Speaking to the business continuity team, they have a standard and definitions of the RTO and RPO targets, according to the Business Criticality levels, but it seems like these were defined quite a while ago and they might not be realistic any more.

How do you define these targets please? We work with the business to define the services as they consume them and I'm interested to find out how other companies construct their targets.

Wed, 21 Jul 2021 15:54:45 GMT

Hello and thank you for your question,

Firstly I commend you for looking to follow the good practice of reviewing Service Level Agreements with the business on an annual basis. I once inherited some very out of date SLAs in a large organisation, and a lot had changed which meant by that point the agreements were irrelevant to either the business or the IT department. From that point on a refresh date has been part of any SLA, OLA or XLA that I'd drafted and agreed.

It seems to me there are two parts to this as I understand it.

Firstly what would be the timeline for RTO and RPO to recover those services in the event of a major failure/disaster. If Business Continuity and Service Continuity have been working on an solid approach for continuity plans and Disaster Recovery tests then this will provide hard facts rather than theoretical design parameters.

I've seen services with what were thought to be achievable RTO and RPO targets, get an uncomfortable wake up call when a full Data Centre recovery test was run. That surfaced a number of prerequisite underpinning domain, network and authentication services that each needed to be recovered before the business service could then in turn be recovered. The actual RTO and RPO in the event of a Data Centre failure and failover was well outside the previous targets.

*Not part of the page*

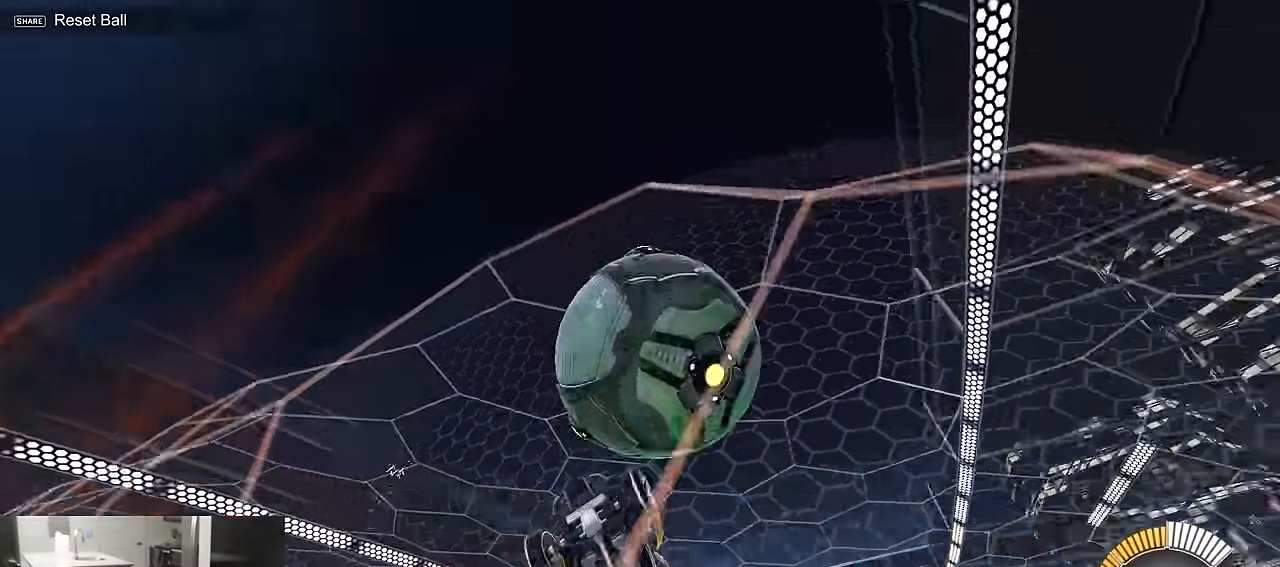
{"buttons": ["CROSS", "SQUARE", "R1", "R2"], "left_stick": "down-left", "right_stick": "center", "events": [[17, "R2", "down"], [50, "L2", "up"], [67, "left_stick", "center"], [234, "left_stick", "down-right"], [284, "L2", "down"], [350, "L2", "up"], [434, "CROSS", "down"], [434, "R1", "down"], [434, "SQUARE", "down"], [484, "left_stick", "down-left"]]}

What helps here is to work through failure scenarios, from the point of consumption of the service by the business:
- What happens if a server fails?
- What happens if a database is corrupt?
- What happens if an underpinning service fails?
- What happens if a Data Centre is offline, and a complete recovery to a secondary DC is needed?

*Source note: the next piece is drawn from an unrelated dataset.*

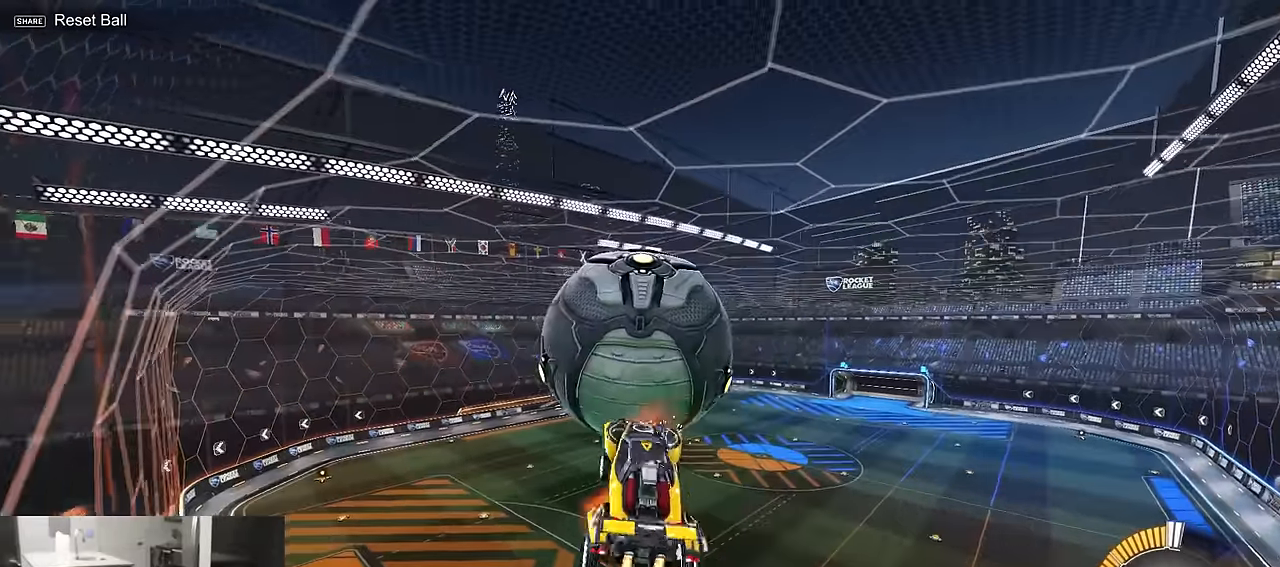
{"buttons": ["R2", "L3"], "left_stick": "down-right", "right_stick": "center", "events": [[17, "left_stick", "down-right"], [267, "CROSS", "up"], [467, "R1", "up"]]}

Planning and testing each of these will give you the achievable RTO and RPO for the service.

Secondly you have the questions of whether the criticality levels are correct for each service, and whether the RTO and RPO targets meet business requirements.

Good practice would be to look at a range of factors for the criticality of a service: reputation risk, customer impact, lost revenue, potential for regulatory fines etc. And then assess those again the impact and "cost" of each service failing.

Note this is where you need service delivery managers to really understand how the business uses the services and the impact of failure. The business cycle might mean that a service isn't important for 29 days a month, but is for a couple of those days. For example I was responsible for HR services and a comment was made by an IT SME that these must be low criticality. I politely pointed out that Payroll was one of these, and I was sure that the SME and every other permanent member of staff would agree getting paid was important to them on pay day!

Finally let's assume you have the achievable RTO and RPO from continuity tests and plans, and have a Business Criticality level with RTO and RPO targets that aligns to business strategy and needs. If (or more likely when) there is a gap where a service cannot be recovered within those targets, then that's where a risk to service should be raised. This would then trigger service improvement work on mitigating actions to close that gap, or if the costs and benefits don't stack up then a risk acceptance signoff from the business.

A word too on projects introducing new services. I recommend pushing back on any sponsor or PM who claims there isn't time or budget to hold a full DR/continuity test. That's unacceptable in my view, as the ideal time to prove the recovery (and RTO & RPO) is during the project and before the service is live.

Hope that helps, and if I've misunderstood the question then do please let us know.

I'd also recommend our Communities of Practice as a great forum to discuss great topics such as this: https://itsmfuk.site-ym.com/members/group_select.asp?type=28699

Mon, 26 Jul 2021 18:26:47 GMT

Hi, Mark has given some good info, I would just like to add, keep it simple when talking to the business about RPO and RTO. I find questions such as how often do you run data back ups helps, since this clearly drives your RPO because if they say every 24hrs then that signifies that your RPO can be 24hrs as thats the last time a data back up was completed so all changes since then will be lost. If back ups are hourly then RPO could be hourly. With RTO its how long can you be without the system which should have been clearly defined during the Business Criticality Analysis.